Single-entry bookkeeping is a simple type of financial recordkeeping used by individuals and businesses that don’t carry unpaid client balances, have only a few employees, and don’t owe people money. Generally businesses that 1) have less than $5 million in annual gross sales or less than $1 million in gross receipts for inventory sales, 2) are not a C Corporation, 3) operate a service business, and 4) collect customer payments at the point of sale, may use a single-entry bookkeeping system. Since most law firms do not collect customer payments at the point of sale, even though the law firm may not be a C Corporation and does not keep inventory on hand, they should still use a double-entry bookkeeping system.
Single-entry bookkeeping systems are all manual, paper systems. All computerized accounting programs are double-entry bookkeeping systems, which means that each financial transaction affects two general ledger accounts.
You may think that your computerized accounting program is a single-entry bookkeeping system because you only enter one general ledger account when recording the transaction.
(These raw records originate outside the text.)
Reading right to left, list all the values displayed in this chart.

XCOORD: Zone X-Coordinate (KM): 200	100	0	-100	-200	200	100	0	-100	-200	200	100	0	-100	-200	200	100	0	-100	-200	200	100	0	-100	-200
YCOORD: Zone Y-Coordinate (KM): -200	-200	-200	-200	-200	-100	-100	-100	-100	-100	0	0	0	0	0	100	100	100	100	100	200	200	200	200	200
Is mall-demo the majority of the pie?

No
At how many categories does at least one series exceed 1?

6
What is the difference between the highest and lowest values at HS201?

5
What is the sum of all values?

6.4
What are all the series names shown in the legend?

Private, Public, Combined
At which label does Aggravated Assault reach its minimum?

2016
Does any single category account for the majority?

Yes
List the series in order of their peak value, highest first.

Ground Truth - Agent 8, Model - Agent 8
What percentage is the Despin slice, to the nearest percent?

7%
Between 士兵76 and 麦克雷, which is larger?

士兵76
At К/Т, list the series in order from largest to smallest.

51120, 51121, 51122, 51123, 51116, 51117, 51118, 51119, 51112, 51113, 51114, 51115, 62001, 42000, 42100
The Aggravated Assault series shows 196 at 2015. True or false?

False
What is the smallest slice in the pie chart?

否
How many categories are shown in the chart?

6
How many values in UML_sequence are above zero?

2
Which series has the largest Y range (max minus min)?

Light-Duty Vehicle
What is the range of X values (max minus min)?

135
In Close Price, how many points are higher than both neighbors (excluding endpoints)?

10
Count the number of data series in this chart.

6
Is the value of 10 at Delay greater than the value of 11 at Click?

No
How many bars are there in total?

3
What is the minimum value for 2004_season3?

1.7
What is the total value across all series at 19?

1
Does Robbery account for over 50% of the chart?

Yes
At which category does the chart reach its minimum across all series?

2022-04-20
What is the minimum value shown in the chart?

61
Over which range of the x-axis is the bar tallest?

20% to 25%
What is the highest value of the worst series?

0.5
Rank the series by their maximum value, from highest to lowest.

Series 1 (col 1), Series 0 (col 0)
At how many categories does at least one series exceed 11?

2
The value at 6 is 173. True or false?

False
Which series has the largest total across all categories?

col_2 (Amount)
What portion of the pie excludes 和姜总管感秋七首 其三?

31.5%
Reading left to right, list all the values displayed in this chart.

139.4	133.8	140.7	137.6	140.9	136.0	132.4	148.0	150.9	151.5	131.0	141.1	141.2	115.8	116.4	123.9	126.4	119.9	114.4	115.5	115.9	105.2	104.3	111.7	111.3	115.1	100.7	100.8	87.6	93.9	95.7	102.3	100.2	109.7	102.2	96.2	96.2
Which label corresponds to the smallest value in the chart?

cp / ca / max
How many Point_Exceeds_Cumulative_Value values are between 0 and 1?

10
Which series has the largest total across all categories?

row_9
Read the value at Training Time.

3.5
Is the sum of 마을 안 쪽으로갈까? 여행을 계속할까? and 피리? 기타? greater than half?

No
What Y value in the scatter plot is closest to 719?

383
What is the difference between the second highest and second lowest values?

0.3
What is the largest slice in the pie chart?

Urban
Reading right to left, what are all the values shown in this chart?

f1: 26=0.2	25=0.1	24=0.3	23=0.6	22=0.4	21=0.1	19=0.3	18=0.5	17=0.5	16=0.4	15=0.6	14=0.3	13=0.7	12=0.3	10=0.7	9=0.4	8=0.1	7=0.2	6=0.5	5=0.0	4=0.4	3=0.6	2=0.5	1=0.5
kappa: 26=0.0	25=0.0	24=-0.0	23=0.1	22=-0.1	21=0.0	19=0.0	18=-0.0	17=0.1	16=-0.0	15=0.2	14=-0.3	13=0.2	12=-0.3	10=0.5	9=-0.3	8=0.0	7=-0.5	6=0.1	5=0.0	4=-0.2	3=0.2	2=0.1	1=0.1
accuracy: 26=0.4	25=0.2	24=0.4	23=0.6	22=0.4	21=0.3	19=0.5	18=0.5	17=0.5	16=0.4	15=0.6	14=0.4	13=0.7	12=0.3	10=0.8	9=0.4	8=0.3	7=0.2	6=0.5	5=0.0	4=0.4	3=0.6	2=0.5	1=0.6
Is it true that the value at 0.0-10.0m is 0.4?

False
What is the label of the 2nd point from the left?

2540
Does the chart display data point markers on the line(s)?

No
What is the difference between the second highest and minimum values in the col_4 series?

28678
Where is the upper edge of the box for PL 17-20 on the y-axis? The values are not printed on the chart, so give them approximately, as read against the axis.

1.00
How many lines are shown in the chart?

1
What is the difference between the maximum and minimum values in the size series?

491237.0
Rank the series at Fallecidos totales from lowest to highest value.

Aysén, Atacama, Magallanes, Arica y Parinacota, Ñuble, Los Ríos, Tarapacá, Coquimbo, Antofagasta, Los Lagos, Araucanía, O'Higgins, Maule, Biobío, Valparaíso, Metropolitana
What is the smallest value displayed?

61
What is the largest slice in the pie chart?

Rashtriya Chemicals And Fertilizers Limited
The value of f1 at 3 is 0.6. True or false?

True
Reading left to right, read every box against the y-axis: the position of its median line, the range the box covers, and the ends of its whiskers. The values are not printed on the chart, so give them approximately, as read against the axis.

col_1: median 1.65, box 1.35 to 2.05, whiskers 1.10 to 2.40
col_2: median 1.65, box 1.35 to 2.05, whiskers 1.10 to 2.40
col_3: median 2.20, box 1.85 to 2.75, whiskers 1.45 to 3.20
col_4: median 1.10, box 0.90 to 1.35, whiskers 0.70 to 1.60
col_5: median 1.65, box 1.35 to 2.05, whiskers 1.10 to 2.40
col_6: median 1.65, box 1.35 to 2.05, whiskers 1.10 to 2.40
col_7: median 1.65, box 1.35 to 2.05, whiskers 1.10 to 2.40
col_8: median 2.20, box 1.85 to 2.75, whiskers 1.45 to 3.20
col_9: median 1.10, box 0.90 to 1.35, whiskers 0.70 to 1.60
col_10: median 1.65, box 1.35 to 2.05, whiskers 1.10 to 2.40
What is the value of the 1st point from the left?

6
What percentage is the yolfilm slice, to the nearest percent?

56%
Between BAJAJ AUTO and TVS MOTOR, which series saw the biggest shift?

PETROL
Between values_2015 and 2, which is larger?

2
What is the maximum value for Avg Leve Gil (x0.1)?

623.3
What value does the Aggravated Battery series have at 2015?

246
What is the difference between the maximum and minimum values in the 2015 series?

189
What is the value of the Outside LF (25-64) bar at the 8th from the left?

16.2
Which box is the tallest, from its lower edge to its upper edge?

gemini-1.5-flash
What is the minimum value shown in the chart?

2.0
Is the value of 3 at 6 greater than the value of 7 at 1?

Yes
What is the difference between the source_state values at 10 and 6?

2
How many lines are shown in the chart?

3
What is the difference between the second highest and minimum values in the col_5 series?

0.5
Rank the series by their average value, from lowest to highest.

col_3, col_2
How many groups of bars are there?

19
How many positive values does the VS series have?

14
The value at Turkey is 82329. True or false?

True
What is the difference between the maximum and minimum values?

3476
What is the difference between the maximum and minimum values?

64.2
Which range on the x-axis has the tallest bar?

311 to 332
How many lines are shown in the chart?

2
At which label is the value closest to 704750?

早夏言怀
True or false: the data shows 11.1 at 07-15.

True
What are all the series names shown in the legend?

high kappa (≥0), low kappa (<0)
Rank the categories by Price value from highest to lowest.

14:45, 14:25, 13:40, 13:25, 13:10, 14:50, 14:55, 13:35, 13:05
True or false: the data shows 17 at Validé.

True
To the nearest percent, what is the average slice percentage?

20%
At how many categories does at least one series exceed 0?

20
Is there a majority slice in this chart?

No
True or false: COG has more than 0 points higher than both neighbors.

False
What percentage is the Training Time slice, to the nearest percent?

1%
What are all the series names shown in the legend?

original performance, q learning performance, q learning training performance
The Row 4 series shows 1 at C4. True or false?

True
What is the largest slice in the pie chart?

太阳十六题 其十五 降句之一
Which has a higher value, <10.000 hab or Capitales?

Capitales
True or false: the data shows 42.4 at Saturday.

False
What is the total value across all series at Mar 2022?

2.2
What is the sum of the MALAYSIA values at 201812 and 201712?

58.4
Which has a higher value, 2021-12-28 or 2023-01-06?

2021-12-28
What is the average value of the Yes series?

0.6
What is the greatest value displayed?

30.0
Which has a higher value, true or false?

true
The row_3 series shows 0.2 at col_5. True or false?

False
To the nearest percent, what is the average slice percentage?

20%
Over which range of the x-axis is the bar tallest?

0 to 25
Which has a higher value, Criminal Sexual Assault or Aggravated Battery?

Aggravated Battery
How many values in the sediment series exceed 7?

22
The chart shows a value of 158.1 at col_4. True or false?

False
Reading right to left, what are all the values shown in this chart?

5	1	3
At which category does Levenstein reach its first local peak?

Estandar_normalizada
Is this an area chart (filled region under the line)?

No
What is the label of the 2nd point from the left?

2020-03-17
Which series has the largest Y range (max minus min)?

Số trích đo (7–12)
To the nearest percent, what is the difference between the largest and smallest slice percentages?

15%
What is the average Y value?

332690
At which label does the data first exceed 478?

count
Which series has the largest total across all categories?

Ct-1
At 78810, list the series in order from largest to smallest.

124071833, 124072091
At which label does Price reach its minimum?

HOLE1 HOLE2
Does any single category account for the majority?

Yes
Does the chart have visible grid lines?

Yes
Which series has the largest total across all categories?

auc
But your computerized system is a double-entry system because it automatically enters the information into the second general ledger account. For example, if you enter a check, the accounting program automatically deducts the transaction amount from your bank account balance. By selecting “check”, “withdrawal”, “deposit”, etc. the program automatically knows that a cash account is being affected and it automatically makes enters the transaction into the cash account. So, although you don’t see the accounting program assign a second general ledger account to a transaction, rest assured that the transaction absolutely does affect two accounts as required in a double-entry system.